> _Written task_
Can you write out every line of the records again, changing "ESGOTADO" to "INDISPONÍVEL" each time it appears, keeping everything else the same and leaving out the pictures?

> _Dataset extract_
..............................

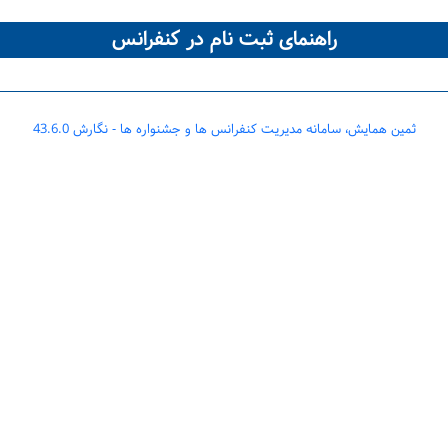
راهنمای ثبت نام در کنفرانس
ثمین همایش، سامانه مدیریت کنفرانس ها و جشنواره ها - نگارش 43.6.0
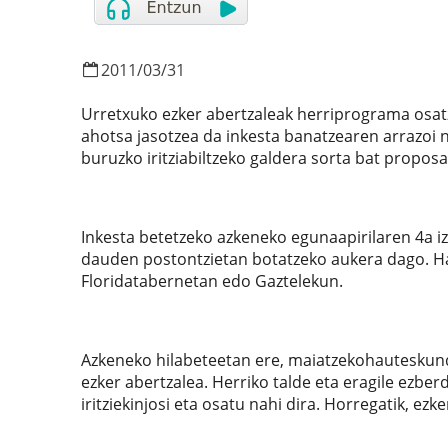
2011
/
03
/
31
Urretxuko ezker abertzaleak herriprograma osatz
ahotsa jasotzea da inkesta banatzearen arrazoi n
buruzko iritziabiltzeko galdera sorta bat proposa
Inkesta betetzeko azkeneko egunaapirilaren 4a i
dauden postontzietan botatzeko aukera dago. Hala
Floridatabernetan edo Gaztelekun.
Azkeneko hilabeteetan ere, maiatzekohauteskund
ezker abertzalea. Herriko talde eta eragile ezber
iritziekinjosi eta osatu nahi dira. Horregatik, ez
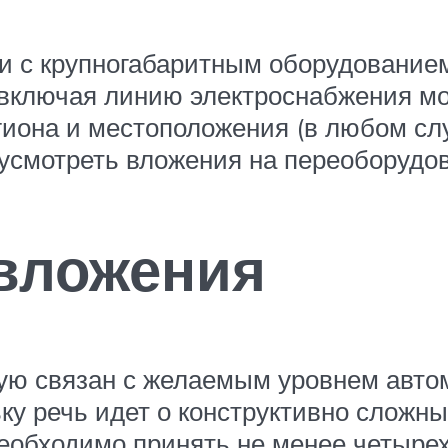
и с крупногабаритным оборудование
 включая линию электроснабжения мо
гиона и местоположения (в любом слу
усмотреть вложения на переоборудо
вложения
мую связан с желаемым уровнем авто
ку речь идет о конструктивно сложны
еобходимо принять не менее четырех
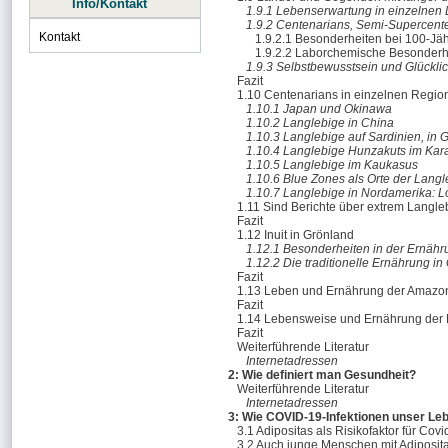
Info/Kontakt
1.9.1 Lebenserwartung in einzelnen
1.9.2 Centenarians, Semi-Supercent
Kontakt
1.9.2.1 Besonderheiten bei 100-Jä
1.9.2.2 Laborchemische Besonderh
1.9.3 Selbstbewusstsein und Glückli
Fazit
1.10 Centenarians in einzelnen Regio
1.10.1 Japan und Okinawa
1.10.2 Langlebige in China
1.10.3 Langlebige auf Sardinien, in
1.10.4 Langlebige Hunzakuts im Ka
1.10.5 Langlebige im Kaukasus
1.10.6 Blue Zones als Orte der Langl
1.10.7 Langlebige in Nordamerika: 
1.11 Sind Berichte über extrem Langle
Fazit
1.12 Inuit in Grönland
1.12.1 Besonderheiten in der Ernähru
1.12.2 Die traditionelle Ernährung in
Fazit
1.13 Leben und Ernährung der Amazon
Fazit
1.14 Lebensweise und Ernährung der 
Fazit
Weiterführende Literatur
Internetadressen
2: Wie definiert man Gesundheit?
Weiterführende Literatur
Internetadressen
3: Wie COVID-19-Infektionen unser Le
3.1 Adipositas als Risikofaktor für Cov
3.2 Auch junge Menschen mit Adiposita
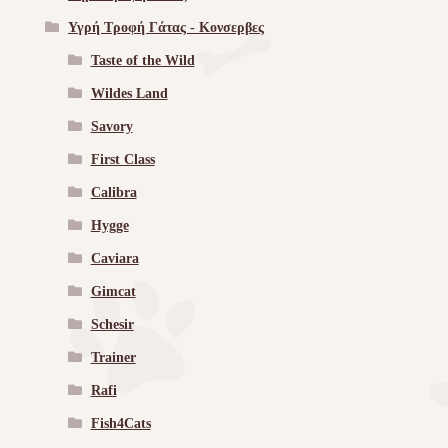
Υγρή Τροφή Γάτας - Kονσερβες
Taste of the Wild
Wildes Land
Savory
First Class
Calibra
Hygge
Caviara
Gimcat
Schesir
Trainer
Rafi
Fish4Cats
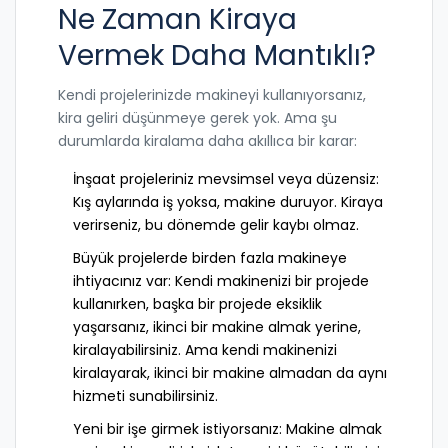
Ne Zaman Kiraya
Vermek Daha Mantıklı?
Kendi projelerinizde makineyi kullanıyorsanız,
kira geliri düşünmeye gerek yok. Ama şu
durumlarda kiralama daha akıllıca bir karar:
İnşaat projeleriniz mevsimsel veya düzensiz:
Kış aylarında iş yoksa, makine duruyor. Kiraya
verirseniz, bu dönemde gelir kaybı olmaz.
Büyük projelerde birden fazla makineye
ihtiyacınız var: Kendi makinenizi bir projede
kullanırken, başka bir projede eksiklik
yaşarsanız, ikinci bir makine almak yerine,
kiralayabilirsiniz. Ama kendi makinenizi
kiralayarak, ikinci bir makine almadan da aynı
hizmeti sunabilirsiniz.
Yeni bir işe girmek istiyorsanız: Makine almak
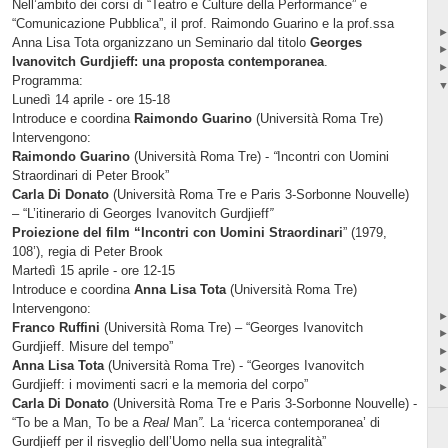
Nell’ambito dei corsi di “Teatro e Culture della Performance” e
“Comunicazione Pubblica”, il prof. Raimondo Guarino e la prof.ssa
Anna Lisa Tota organizzano un Seminario dal titolo
Georges
Ivanovitch Gurdjieff: una proposta contemporanea
.
Programma:
Lunedì 14 aprile - ore 15-18
Introduce e coordina
Raimondo Guarino
(Università Roma Tre)
Intervengono:
Raimondo Guarino
(Università Roma Tre) -
“
Incontri con Uomini
Straordinari di Peter Brook”
Carla Di Donato
(Università Roma Tre e Paris 3-Sorbonne Nouvelle)
– “L’itinerario di
Georges Ivanovitch Gurdjieff
”
Proiezione del film “Incontri con Uomini Straordinari
” (1979,
108’), regia di Peter Brook
Martedì 15 aprile - ore 12-15
Introduce e coordina
Anna Lisa Tota
(Università Roma Tre)
Intervengono:
Franco Ruffini
(Università Roma Tre) – “
Georges Ivanovitch
Gurdjieff. Misure del tempo”
Anna Lisa Tota
(Università Roma Tre) - “
Georges Ivanovitch
Gurdjieff: i movimenti sacri e la memoria del corpo”
Carla Di Donato
(Università Roma Tre e Paris 3-Sorbonne Nouvelle) -
“To be a Man, To
be a
Real
Man
”.
La ‘ricerca contemporanea’ di
Gurdjieff per il risveglio dell’Uomo nella sua integralità”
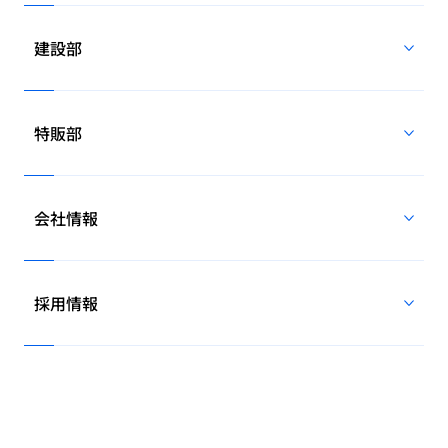
建設部
特販部
会社情報
採用情報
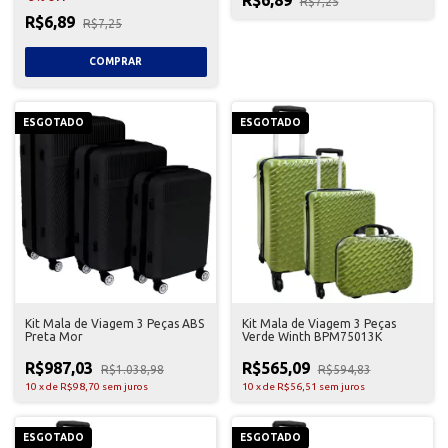
R$7,25
R$6,89
R$7,25
ESGOTADO
ESGOTADO
Kit Mala de Viagem 3 Peças ABS
Kit Mala de Viagem 3 Peças
Preta Mor
Verde Winth BPM75013K
R$987,03
R$565,09
R$1.038,98
R$594,83
10
x
de
R$98,70
sem juros
10
x
de
R$56,51
sem juros
ESGOTADO
ESGOTADO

..............................

> _Written answer_
راهنمای ثبت نام در کنفرانس
ثمین همایش، سامانه مدیریت کنفرانس ها و جشنواره ها - نگارش 43.6.0
2011
/
03
/
31
Urretxuko ezker abertzaleak herriprograma osatz
ahotsa jasotzea da inkesta banatzearen arrazoi n
buruzko iritziabiltzeko galdera sorta bat proposa
Inkesta betetzeko azkeneko egunaapirilaren 4a i
dauden postontzietan botatzeko aukera dago. Hala
Floridatabernetan edo Gaztelekun.
Azkeneko hilabeteetan ere, maiatzekohauteskund
ezker abertzalea. Herriko talde eta eragile ezber
iritziekinjosi eta osatu nahi dira. Horregatik, ez
и с крупногабаритным оборудование
 включая линию электроснабжения мо
гиона и местоположения (в любом слу
усмотреть вложения на переоборудо
вложения
мую связан с желаемым уровнем авто
ку речь идет о конструктивно сложны
еобходимо принять не менее четырех
Info/Kontakt
1.9.1 Lebenserwartung in einzelnen
1.9.2 Centenarians, Semi-Supercent
Kontakt
1.9.2.1 Besonderheiten bei 100-Jä
1.9.2.2 Laborchemische Besonderh
1.9.3 Selbstbewusstsein und Glückli
Fazit
1.10 Centenarians in einzelnen Regio
1.10.1 Japan und Okinawa
1.10.2 Langlebige in China
1.10.3 Langlebige auf Sardinien, in
1.10.4 Langlebige Hunzakuts im Ka
1.10.5 Langlebige im Kaukasus
1.10.6 Blue Zones als Orte der Langl
1.10.7 Langlebige in Nordamerika: 
1.11 Sind Berichte über extrem Langle
Fazit
1.12 Inuit in Grönland
1.12.1 Besonderheiten in der Ernähru
1.12.2 Die traditionelle Ernährung in
Fazit
1.13 Leben und Ernährung der Amazon
Fazit
1.14 Lebensweise und Ernährung der 
Fazit
Weiterführende Literatur
Internetadressen
2: Wie definiert man Gesundheit?
Weiterführende Literatur
Internetadressen
3: Wie COVID-19-Infektionen unser Le
3.1 Adipositas als Risikofaktor für Cov
3.2 Auch junge Menschen mit Adiposita
Υγρή Τροφή Γάτας - Kονσερβες
Taste of the Wild
Wildes Land
Savory
First Class
Calibra
Hygge
Caviara
Gimcat
Schesir
Trainer
Rafi
Fish4Cats
Ne Zaman Kiraya
Vermek Daha Mantıklı?
Kendi projelerinizde makineyi kullanıyorsanız,
kira geliri düşünmeye gerek yok. Ama şu
durumlarda kiralama daha akıllıca bir karar:
İnşaat projeleriniz mevsimsel veya düzensiz:
Kış aylarında iş yoksa, makine duruyor. Kiraya
verirseniz, bu dönemde gelir kaybı olmaz.
Büyük projelerde birden fazla makineye
ihtiyacınız var: Kendi makinenizi bir projede
kullanırken, başka bir projede eksiklik
yaşarsanız, ikinci bir makine almak yerine,
kiralayabilirsiniz. Ama kendi makinenizi
kiralayarak, ikinci bir makine almadan da aynı
hizmeti sunabilirsiniz.
Yeni bir işe girmek istiyorsanız: Makine almak
Nell’ambito dei corsi di “Teatro e Culture della Performance” e
“Comunicazione Pubblica”, il prof. Raimondo Guarino e la prof.ssa
Anna Lisa Tota organizzano un Seminario dal titolo
Georges
Ivanovitch Gurdjieff: una proposta contemporanea
.
Programma:
Lunedì 14 aprile - ore 15-18
Introduce e coordina
Raimondo Guarino
(Università Roma Tre)
Intervengono:
Raimondo Guarino
(Università Roma Tre) -
“
Incontri con Uomini
Straordinari di Peter Brook”
Carla Di Donato
(Università Roma Tre e Paris 3-Sorbonne Nouvelle)
– “L’itinerario di
Georges Ivanovitch Gurdjieff
”
Proiezione del film “Incontri con Uomini Straordinari
” (1979,
108’), regia di Peter Brook
Martedì 15 aprile - ore 12-15
Introduce e coordina
Anna Lisa Tota
(Università Roma Tre)
Intervengono:
Franco Ruffini
(Università Roma Tre) – “
Georges Ivanovitch
Gurdjieff. Misure del tempo”
Anna Lisa Tota
(Università Roma Tre) - “
Georges Ivanovitch
Gurdjieff: i movimenti sacri e la memoria del corpo”
Carla Di Donato
(Università Roma Tre e Paris 3-Sorbonne Nouvelle) -
“To be a Man, To
be a
Real
Man
”.
La ‘ricerca contemporanea’ di
Gurdjieff per il risveglio dell’Uomo nella sua integralità”
建設部
特販部
会社情報
採用情報
R$7,25
R$6,89
R$7,25
INDISPONÍVEL
INDISPONÍVEL
Kit Mala de Viagem 3 Peças ABS
Kit Mala de Viagem 3 Peças
Preta Mor
Verde Winth BPM75013K
R$987,03
R$565,09
R$1.038,98
R$594,83
10
x
de
R$98,70
sem juros
10
x
de
R$56,51
sem juros
INDISPONÍVEL
INDISPONÍVEL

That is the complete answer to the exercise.